Extracted text =
· · · · · · ·
- Emblem of the Salvadoran Air Force
- Founded: 20 March 1923; 103 years ago (as the Salvadoran Air Fleet)
- Country: El Salvador
- Type: Air force
- Role: Aerial warfare
- Size: 2,000 49 aircraft
- Part of: Armed Forces of El Salvador
- Engagements: 1931 Salvadoran coup d'état; La Matanza; Palm Sunday Coup; Football War; 1972 Salvadoran coup attempt; Salvadoran Civil War; Haitian conflict;
- Website: www.fas.gob.sv/fuerza_aerea.html

Commanders
- Commander-in-Chief: President Nayib Bukele
- Minister of National Defense: Vice Admiral René Merino Monroy
- Chief of the Air Force Staff: Colonel Pablo Alberto Soriano Cruz

Insignia

Aircraft flown
- Attack: A-37
- Attack helicopter: Bell 412, MD 500, UH-1H, UH-1M
- Trainer helicopter: Hughes 269
- Trainer: SR22, T-35 Pillán
- Transport: Arava, C208

= Salvadoran Air Force =

Air warfare branch of the Armed Forces of El Salvador

The Salvadoran Air Force (Fuerza Aérea Salvadoreña, abbreviated FAS) is the air force branch of the Armed Forces of El Salvador. As of 2025, the air force has 51 aircraft, most of which are from the United States.
· · · · · · ·
Dataset records =
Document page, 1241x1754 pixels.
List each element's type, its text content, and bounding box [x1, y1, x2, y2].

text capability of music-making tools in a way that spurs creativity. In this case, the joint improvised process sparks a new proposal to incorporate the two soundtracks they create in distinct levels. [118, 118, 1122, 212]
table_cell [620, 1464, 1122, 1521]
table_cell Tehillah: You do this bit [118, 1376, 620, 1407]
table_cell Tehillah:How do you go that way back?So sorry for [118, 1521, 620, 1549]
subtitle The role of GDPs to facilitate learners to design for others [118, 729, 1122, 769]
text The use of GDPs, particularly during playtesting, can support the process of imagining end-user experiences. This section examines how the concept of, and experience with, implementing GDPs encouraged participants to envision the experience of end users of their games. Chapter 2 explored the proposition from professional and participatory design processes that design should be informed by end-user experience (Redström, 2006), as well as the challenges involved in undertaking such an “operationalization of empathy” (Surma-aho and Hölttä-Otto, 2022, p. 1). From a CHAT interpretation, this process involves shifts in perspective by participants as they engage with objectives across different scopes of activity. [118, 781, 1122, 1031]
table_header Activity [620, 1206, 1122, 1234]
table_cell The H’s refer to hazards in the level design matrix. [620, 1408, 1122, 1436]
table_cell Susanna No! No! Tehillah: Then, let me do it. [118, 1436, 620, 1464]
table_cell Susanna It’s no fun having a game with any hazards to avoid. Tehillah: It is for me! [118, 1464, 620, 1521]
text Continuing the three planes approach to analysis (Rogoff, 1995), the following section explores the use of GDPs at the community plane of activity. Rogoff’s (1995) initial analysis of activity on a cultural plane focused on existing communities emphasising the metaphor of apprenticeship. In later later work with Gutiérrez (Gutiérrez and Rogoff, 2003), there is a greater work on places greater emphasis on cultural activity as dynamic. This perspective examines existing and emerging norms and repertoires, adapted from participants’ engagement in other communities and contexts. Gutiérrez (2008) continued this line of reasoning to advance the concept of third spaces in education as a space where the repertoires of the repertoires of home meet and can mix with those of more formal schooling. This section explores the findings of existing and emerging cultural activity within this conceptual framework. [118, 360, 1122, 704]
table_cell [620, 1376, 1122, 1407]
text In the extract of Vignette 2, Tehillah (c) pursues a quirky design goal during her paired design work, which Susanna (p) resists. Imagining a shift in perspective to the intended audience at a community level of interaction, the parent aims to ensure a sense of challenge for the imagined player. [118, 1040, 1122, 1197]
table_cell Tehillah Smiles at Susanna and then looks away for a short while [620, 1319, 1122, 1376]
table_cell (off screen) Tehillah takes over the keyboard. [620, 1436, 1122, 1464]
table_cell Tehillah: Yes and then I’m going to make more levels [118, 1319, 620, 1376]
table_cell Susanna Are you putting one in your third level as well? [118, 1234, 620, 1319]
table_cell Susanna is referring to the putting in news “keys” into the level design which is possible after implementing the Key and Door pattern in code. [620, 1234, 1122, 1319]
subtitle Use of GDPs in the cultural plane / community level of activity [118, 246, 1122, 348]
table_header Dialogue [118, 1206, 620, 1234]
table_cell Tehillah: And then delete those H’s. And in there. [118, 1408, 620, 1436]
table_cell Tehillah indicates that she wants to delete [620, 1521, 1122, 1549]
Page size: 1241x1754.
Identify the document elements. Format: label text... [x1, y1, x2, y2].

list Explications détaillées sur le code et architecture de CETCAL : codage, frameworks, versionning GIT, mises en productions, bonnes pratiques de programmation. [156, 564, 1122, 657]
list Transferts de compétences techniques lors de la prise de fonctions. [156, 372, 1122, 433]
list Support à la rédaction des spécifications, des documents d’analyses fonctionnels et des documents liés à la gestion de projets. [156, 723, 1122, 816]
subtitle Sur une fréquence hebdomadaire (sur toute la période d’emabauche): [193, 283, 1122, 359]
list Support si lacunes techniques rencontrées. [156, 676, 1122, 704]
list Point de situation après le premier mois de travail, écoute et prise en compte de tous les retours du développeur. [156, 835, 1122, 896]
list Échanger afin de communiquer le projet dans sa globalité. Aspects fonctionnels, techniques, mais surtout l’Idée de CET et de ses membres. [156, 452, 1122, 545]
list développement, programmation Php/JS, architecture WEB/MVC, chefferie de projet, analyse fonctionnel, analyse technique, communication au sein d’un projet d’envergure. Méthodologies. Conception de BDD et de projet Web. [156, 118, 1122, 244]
· · · · · · ·
Tasks to perform =
1: In the Salvadoran Air Force text, why is the air force abbreviated FAS? Answer in one to three sentences.
2: Continue the Salvadoran Air Force text from its last sentence.
None of the entries are needed for what follows.

Outputs in order =
1: The abbreviation comes from the air force's Spanish name, Fuerza Aérea Salvadoreña.

2:
== History ==

=== Early history ===

The Salvadoran Air Fleet (Flotilla Aérea Salvadoreña, abbreviated FAS) was established on 20 March 1923 by Salvadoran president Alfonso Quiñónez Molina twenty days after assuming office. He established the Military Aviation Course on 27 June 1923 with Italian pilot Enrico Massi as its flight instructor. Massi was killed later that year when the Caudron G.3 he was in crashed in Ilopango while teaching Juan Ramón Munés. On 19 February 1924, the Salvadoran government created the Salvadoran Aviation Headquarters and appointed General Carlos Carmona Tadey as Chief of Salvadoran Aviation.

On 12 July 1924, Munés and Ricardo Aberle graduated from the Military Aviation School as El Salvador's first military pilots. In 1927, the air fleet consisted of fifteen aircraft; fourteen were named after El Salvador's fourteen departments and its sole Breguet 14 bomber was named after former president Gerardo Barrios. Carmona resigned as the air fleet's chief on 7 December 1927 after a failed coup and was replaced by General Antonio Claramount Lucero.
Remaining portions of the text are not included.